Cathay Pacific CEO Rupert Hogg has resigned in the wake of anti-government protests that roiled the airline and closed Hong Kong International Airport on Monday evening and Tuesday. 

"Recent events have called into question Cathay Pacific's commitment to flight safety and security and put our reputation and brand under pressure," Cathay Pacific chairman John Slosar said in statement Friday. "This is regrettable, as we have always made safety and security our highest priority. We therefore think it is time to put a new management team in place who can reset confidence and lead the airline to new heights."

A week ago, China's government told Cathay Pacific that airline employees who participated in the protests would not be allowed to fly to or from mainland China, reported the South China Morning Post. State-owned Air China Group is a significant stakeholder in Cathay Pacific.

The airport protests forced Cathay to cancel nearly 300 flights on Monday and Tuesday.

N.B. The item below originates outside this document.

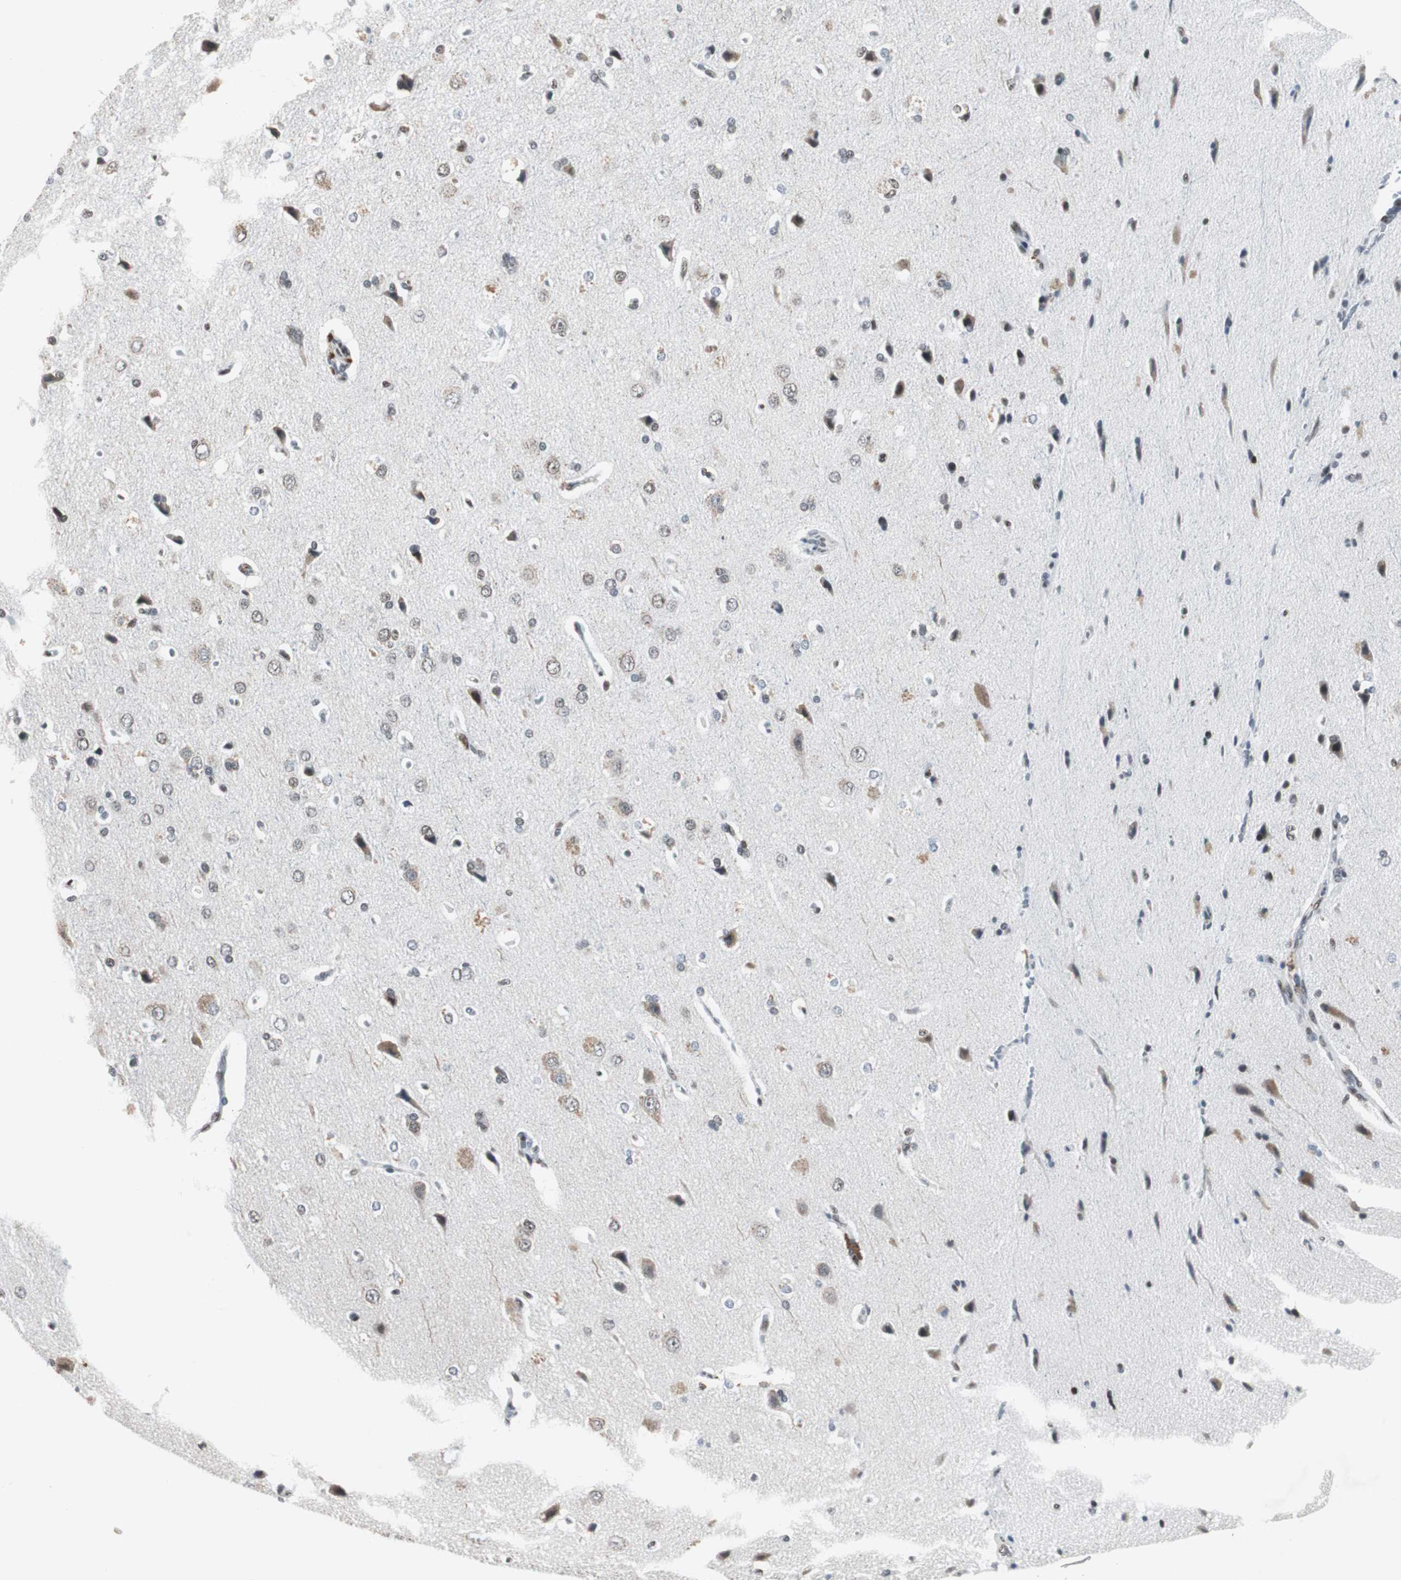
{"staining": {"intensity": "moderate", "quantity": ">75%", "location": "nuclear"}, "tissue": "cerebral cortex", "cell_type": "Endothelial cells", "image_type": "normal", "snomed": [{"axis": "morphology", "description": "Normal tissue, NOS"}, {"axis": "topography", "description": "Cerebral cortex"}], "caption": "IHC histopathology image of unremarkable human cerebral cortex stained for a protein (brown), which demonstrates medium levels of moderate nuclear positivity in approximately >75% of endothelial cells.", "gene": "RAD9A", "patient": {"sex": "male", "age": 62}}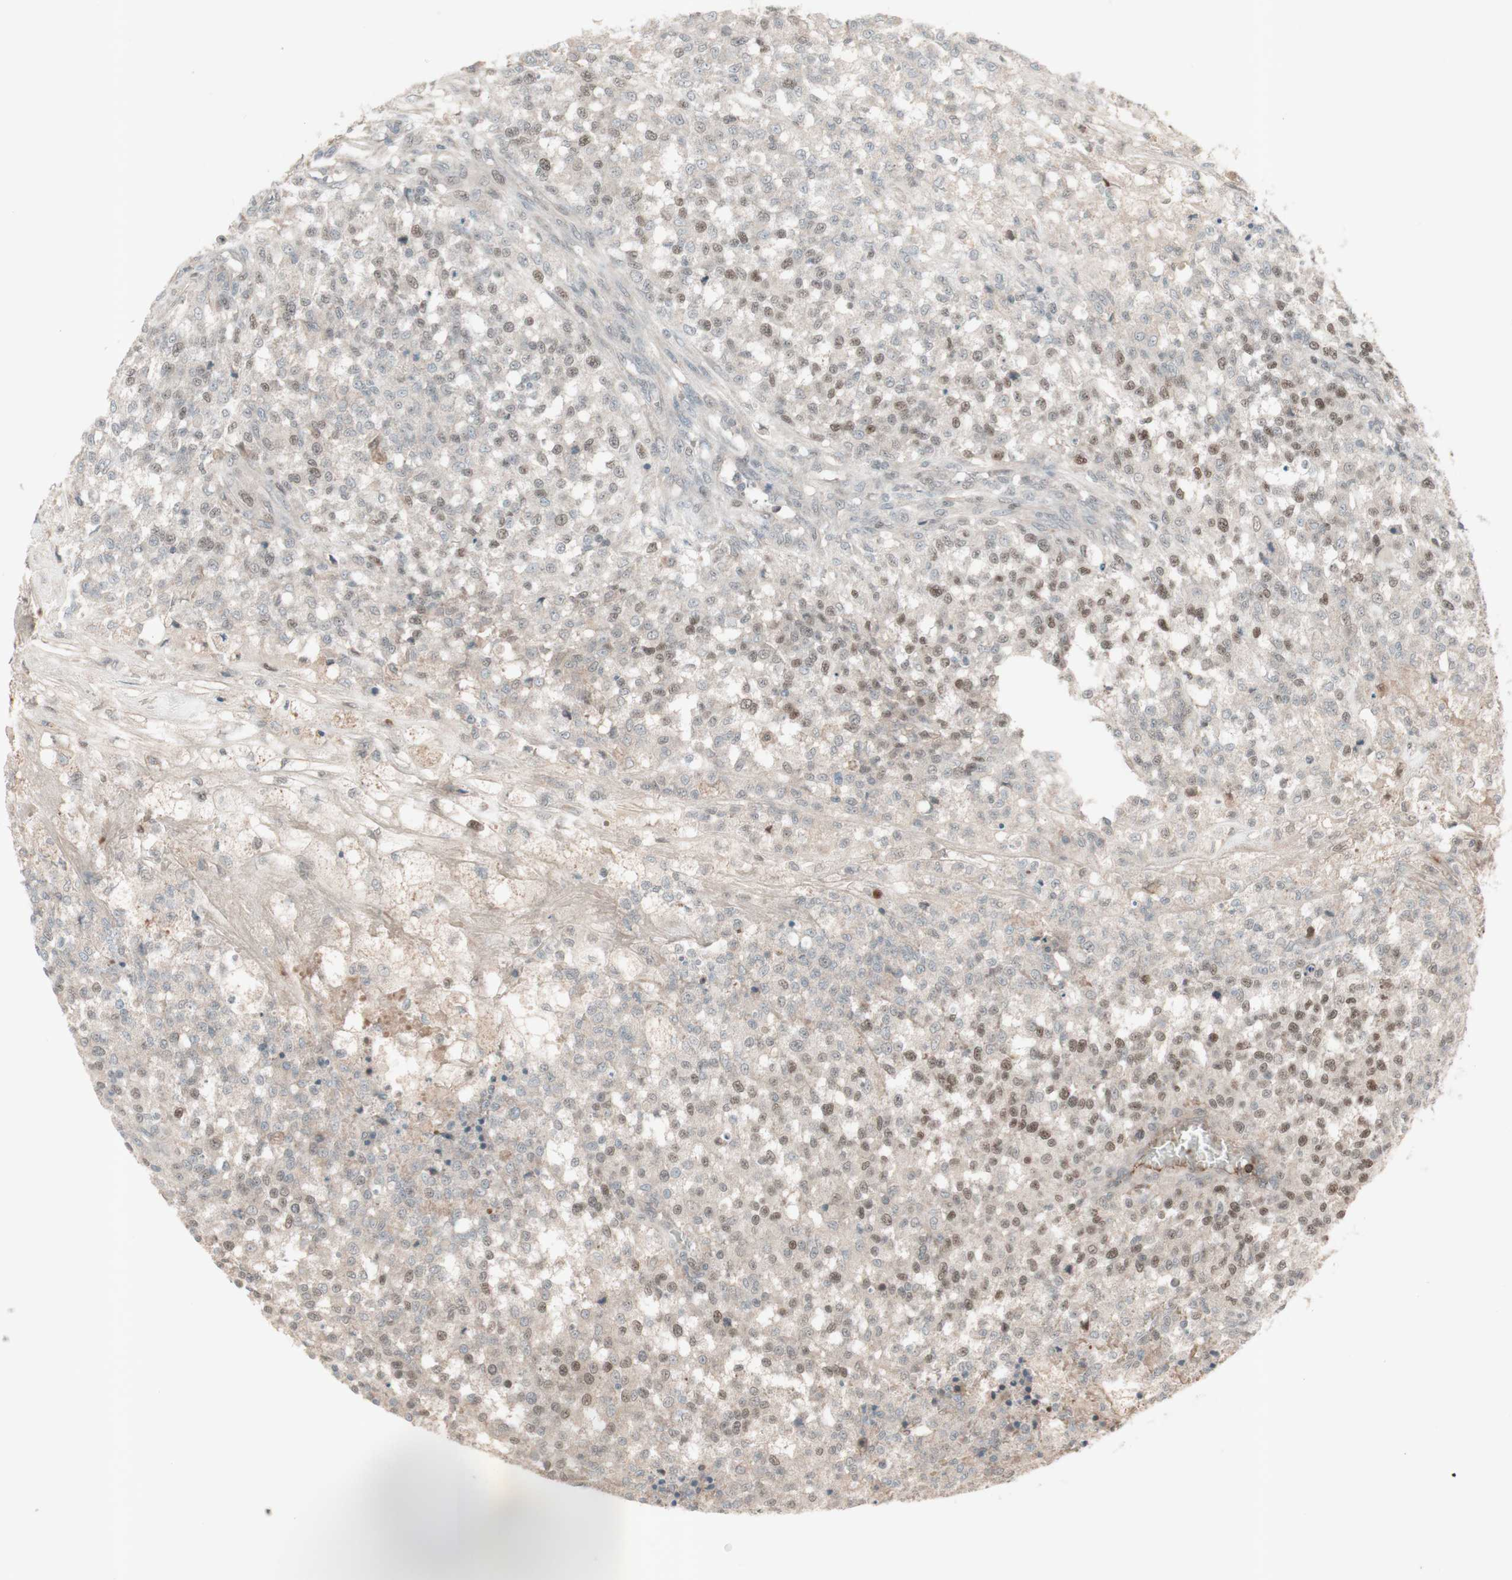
{"staining": {"intensity": "weak", "quantity": "25%-75%", "location": "nuclear"}, "tissue": "testis cancer", "cell_type": "Tumor cells", "image_type": "cancer", "snomed": [{"axis": "morphology", "description": "Seminoma, NOS"}, {"axis": "topography", "description": "Testis"}], "caption": "About 25%-75% of tumor cells in human seminoma (testis) exhibit weak nuclear protein expression as visualized by brown immunohistochemical staining.", "gene": "MSH6", "patient": {"sex": "male", "age": 59}}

During the airport unrest, Cathay threatened to fire employees who participated. 

On Wednesday, Cathay issued a statement that it had fired two pilots, including one who "misused company information" on a Monday flight. 

Cathay Pacific chief commercial officer Paul Loo also stepped down Friday. 

The company has replaced Hogg with Augustus Tang, CEO of Hong Kong Aircraft Engineering Co. Loo has been replaced by Ronald Lam, CEO of Cathay subsidiary and discount carrier Hong Kong Express. Lam will continue to head Hong Kong Express until a replacement is found, Cathay said.